And he just broke a record in the middle of the stunt too.
After locking himself inside a human-sized fishbowl, standing freely atop a New York City pillar for 35 hours, and trapping himself in a block of ice, David Blaine returned to the spotlight last Wednesday with perhaps his most dangerous act of endurance to date, “Ascension.”
The entire feat was filmed and live-streamed on YouTube Originals, which you can watch here:
The concept is simple: Blaine strapped himself onto a huddle of gigantic inflated balloons, and ascended from a desert in Arizona and up into the air to reach nearly 25,000 feet, near the height wherein most commercial airplanes soar.
Similar to the animated movie, Up, Blaine slowly released small weights to hasten his way up. Then, halfway through his ascent, he wore a parachute and an oxygen mask. Just as he was about to reach his peak altitude, he freed himself from the balloon cluster, free-fell for about 30 seconds, and then deployed his parachute to gradually glide onto a designated landing spot.
The high-risk, high-profile performance even broke YouTube Original’s record for the most-watched live event, garnering over 770,000 viewers on September 2.
In a radio interview post-performance, Blaine shared that he has trained for the stunt for two years, even becoming a licensed pilot in the process.

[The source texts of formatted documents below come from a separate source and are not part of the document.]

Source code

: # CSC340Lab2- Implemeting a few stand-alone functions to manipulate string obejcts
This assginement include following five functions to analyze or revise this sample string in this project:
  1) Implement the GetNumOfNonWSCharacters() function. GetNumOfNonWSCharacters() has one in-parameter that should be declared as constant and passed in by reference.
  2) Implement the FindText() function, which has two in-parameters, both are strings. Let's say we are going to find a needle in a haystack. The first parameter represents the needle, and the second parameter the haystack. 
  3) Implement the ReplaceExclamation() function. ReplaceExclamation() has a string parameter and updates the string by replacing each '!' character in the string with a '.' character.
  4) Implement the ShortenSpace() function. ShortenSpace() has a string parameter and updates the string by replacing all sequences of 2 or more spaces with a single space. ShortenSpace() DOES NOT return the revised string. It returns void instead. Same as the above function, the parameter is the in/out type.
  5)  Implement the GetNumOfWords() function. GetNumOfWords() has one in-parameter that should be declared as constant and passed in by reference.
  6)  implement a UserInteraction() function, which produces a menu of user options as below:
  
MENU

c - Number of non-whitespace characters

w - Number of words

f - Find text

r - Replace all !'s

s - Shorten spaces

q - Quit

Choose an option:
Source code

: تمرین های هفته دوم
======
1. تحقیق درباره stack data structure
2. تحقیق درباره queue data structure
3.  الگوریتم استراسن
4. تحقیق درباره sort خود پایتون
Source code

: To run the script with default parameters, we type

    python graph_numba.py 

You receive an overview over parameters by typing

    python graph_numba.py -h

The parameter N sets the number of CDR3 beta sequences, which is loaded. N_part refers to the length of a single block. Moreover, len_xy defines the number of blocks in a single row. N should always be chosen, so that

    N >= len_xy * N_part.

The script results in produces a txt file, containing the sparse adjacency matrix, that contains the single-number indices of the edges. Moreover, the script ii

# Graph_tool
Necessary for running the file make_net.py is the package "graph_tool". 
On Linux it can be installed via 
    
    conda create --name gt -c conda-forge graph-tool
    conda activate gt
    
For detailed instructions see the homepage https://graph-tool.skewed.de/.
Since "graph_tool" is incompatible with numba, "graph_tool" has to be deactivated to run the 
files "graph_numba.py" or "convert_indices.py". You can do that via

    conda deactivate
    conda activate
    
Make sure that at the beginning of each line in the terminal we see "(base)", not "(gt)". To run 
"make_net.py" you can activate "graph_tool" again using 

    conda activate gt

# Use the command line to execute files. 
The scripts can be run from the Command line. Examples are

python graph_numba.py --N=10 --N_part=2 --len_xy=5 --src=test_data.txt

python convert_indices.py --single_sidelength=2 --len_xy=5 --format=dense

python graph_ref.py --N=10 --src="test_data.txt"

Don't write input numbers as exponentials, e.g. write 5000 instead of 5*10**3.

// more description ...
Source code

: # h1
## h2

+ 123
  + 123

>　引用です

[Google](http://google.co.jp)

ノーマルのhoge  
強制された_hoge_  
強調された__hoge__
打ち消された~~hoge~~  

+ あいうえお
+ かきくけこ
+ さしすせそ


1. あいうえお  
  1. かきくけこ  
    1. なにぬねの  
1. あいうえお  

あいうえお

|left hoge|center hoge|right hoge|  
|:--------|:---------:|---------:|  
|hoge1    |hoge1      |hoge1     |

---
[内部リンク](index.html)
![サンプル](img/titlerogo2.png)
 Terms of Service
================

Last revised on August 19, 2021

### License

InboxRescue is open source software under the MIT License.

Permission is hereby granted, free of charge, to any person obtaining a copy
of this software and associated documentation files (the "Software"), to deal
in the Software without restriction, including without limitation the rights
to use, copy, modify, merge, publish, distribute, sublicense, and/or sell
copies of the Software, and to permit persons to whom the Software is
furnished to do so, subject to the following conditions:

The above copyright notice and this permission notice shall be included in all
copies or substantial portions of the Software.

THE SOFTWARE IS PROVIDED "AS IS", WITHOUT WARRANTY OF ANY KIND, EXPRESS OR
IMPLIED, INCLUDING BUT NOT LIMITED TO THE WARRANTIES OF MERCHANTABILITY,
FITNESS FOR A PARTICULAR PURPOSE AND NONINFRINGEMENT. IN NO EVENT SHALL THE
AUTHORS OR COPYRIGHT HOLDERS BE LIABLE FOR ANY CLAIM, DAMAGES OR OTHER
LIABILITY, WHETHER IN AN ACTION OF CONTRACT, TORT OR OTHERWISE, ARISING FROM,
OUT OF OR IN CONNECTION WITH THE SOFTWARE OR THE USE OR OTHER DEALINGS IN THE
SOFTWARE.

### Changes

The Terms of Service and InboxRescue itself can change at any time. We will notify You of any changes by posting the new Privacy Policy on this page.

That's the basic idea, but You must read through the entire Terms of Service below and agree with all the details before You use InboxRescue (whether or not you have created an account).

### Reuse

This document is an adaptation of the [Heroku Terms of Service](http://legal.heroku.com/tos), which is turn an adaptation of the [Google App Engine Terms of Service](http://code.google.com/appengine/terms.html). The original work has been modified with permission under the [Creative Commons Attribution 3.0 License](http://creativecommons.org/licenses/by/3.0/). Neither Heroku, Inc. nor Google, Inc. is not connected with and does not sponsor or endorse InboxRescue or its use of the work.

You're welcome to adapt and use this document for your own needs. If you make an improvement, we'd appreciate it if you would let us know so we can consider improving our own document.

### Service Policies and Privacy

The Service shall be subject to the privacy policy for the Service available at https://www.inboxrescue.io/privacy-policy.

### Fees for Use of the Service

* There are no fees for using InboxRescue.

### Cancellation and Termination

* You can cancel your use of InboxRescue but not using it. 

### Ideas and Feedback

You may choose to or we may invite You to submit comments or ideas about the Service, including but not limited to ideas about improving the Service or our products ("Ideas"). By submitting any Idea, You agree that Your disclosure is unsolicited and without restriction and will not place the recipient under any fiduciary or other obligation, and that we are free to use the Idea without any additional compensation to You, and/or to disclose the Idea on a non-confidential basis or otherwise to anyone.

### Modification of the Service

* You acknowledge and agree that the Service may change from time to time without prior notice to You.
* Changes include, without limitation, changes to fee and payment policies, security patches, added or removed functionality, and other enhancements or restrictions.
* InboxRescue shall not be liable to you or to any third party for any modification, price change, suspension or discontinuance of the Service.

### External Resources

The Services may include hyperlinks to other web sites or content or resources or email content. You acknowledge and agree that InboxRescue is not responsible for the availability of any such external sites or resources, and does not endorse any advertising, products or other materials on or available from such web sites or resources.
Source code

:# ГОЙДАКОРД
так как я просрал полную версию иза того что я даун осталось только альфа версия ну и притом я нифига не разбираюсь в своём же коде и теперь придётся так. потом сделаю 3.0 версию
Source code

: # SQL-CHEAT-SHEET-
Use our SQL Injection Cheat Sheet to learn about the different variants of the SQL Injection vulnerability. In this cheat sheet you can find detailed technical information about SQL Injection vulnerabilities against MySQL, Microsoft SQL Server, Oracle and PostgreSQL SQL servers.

Before Ascension, Blaine’s last live-broadcasted exhibition of endurance was Electrified: One Million Volts Always On in 2012, where he wore a chainmail Faraday suit and for 72 hours stood steadily atop a pillar encircled by seven Tesla coils which can produce a continuous charge of one million volts.
After six grueling months in quarantine, we leave it to no other than David Blaine to show us how to escape our homes and still maintain social distancing – around 7,600 meters apart.